The Downsides Of Life Insurance In Retirement Planning
Cost is the most glaring downside to life insurance as an investment. Policies that provide the best benefits, such as permanent life insurance, require higher costs than policies like term life, which only provide benefits for a set period. Riders that provide long-term care benefits also add to the costs.
Premiums for life insurance also generally increase with the policyholder’s age. With some permanent policies, the amount policyholders must pay in premiums can increase annually.
Additionally, the return on investment offered for permanent insurance policies is a fixed rate. While this provides a more predictable return, it can’t compete with the rate of growth long-term investors typically experience in the stock market.
Another downside to using life insurance for retirement investing is a lack of flexibility. With a traditional or Roth IRA, investors have the flexibility to choose from a virtually endless number of investment options. With the majority of insurance policies, however, the choices are extremely limited. This can make it challenging for retirement investors to practice rebalancing, which is a valuable component of a long-term strategy.

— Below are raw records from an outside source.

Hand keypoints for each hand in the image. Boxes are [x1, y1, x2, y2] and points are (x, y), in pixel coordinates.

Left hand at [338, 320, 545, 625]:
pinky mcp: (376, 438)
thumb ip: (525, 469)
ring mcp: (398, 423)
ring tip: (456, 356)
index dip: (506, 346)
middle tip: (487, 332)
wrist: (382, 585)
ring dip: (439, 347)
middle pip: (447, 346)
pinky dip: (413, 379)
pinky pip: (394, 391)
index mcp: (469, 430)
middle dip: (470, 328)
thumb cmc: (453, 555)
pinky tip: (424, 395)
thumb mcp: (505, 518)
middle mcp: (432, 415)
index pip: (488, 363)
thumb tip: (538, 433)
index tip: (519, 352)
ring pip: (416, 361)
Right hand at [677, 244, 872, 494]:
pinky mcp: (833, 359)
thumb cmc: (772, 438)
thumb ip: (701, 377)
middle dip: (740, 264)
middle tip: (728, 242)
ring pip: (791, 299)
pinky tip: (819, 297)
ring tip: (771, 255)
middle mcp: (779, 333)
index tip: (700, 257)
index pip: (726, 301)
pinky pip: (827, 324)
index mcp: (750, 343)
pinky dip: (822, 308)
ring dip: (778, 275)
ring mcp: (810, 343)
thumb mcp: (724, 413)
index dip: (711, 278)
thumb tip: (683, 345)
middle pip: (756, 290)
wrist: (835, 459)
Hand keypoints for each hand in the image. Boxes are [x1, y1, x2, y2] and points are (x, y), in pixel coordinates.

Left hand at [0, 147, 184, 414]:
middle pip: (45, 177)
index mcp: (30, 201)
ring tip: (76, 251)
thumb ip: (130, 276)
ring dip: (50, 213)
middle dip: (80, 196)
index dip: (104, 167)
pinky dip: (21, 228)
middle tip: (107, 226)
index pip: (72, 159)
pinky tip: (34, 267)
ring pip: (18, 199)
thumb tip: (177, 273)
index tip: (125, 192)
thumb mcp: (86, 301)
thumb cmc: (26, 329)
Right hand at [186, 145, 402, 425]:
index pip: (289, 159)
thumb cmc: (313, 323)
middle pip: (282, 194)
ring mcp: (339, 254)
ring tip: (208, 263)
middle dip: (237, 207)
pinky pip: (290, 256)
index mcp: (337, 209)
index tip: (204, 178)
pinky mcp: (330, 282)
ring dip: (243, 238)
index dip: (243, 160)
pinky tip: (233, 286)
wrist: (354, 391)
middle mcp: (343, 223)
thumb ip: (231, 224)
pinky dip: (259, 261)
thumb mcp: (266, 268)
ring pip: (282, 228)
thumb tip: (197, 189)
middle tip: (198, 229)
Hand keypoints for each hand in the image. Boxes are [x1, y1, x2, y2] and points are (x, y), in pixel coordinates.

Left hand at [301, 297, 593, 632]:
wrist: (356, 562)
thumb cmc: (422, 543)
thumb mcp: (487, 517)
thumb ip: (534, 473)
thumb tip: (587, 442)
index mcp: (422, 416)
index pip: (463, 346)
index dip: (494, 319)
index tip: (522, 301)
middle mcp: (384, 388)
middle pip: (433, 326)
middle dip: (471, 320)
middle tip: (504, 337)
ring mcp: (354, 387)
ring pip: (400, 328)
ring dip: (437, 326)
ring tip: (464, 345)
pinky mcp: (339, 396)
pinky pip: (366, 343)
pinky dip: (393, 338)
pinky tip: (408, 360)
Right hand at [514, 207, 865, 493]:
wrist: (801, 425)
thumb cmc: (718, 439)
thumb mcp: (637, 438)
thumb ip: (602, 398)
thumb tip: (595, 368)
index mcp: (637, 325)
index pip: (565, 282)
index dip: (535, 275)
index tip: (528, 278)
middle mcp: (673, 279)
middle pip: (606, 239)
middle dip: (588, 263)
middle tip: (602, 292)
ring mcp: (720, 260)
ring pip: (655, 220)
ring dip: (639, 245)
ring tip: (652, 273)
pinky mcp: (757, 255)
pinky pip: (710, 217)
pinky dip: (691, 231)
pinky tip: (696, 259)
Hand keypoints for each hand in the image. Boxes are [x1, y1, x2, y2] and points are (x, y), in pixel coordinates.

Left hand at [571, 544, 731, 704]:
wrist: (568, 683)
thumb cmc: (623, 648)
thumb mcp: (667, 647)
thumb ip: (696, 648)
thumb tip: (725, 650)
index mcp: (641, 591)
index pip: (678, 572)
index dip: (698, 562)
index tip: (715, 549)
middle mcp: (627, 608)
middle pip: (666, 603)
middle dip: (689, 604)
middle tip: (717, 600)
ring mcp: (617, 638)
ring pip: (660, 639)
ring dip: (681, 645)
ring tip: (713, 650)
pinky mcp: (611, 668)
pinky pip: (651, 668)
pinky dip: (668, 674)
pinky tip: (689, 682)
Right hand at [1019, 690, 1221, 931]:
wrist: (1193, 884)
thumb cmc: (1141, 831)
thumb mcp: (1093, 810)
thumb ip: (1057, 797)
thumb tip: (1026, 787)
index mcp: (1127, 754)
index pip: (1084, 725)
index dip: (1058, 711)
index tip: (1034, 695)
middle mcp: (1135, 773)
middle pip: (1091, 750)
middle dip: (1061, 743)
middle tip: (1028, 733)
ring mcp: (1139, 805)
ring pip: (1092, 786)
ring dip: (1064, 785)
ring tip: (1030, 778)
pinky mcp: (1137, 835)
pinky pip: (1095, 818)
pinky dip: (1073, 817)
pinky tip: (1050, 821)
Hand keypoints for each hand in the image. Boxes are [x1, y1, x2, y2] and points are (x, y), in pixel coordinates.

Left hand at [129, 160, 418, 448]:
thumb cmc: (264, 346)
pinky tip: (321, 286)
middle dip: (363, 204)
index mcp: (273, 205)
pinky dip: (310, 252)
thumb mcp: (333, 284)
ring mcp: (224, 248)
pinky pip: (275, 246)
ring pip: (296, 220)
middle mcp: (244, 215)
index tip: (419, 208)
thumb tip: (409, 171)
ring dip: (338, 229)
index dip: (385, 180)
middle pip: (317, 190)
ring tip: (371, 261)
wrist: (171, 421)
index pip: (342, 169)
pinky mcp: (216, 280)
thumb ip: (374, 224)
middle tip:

Life insurance also provides less flexibility when it comes to accessing funds. Whereas all the funds invested in conventional retirement accounts such as 401(k)s and IRAs become accessible once an investor hits retirement age, the portion of life insurance premiums that go to death benefits typically remains inaccessible during the policyholder’s lifetime.
Complexity is yet another downside of life insurance. A broad range of factors can affect the amount of a policyholder’s premiums, including their age, lifestyle and health conditions. Additionally, premiums can increase annually with certain policies, and because policy costs are variable, it can be difficult for investors to determine the actual return on investment they are receiving.
Life insurance can be a valuable investment tool for retirement savers looking to improve their tax position; however, there are a number of downsides to consider, not the least of which is the potential to significantly increase investment costs. Before adding life insurance to their retirement portfolios, savers should carefully consider each of the pros and cons and evaluate how they could ultimately impact their earnings.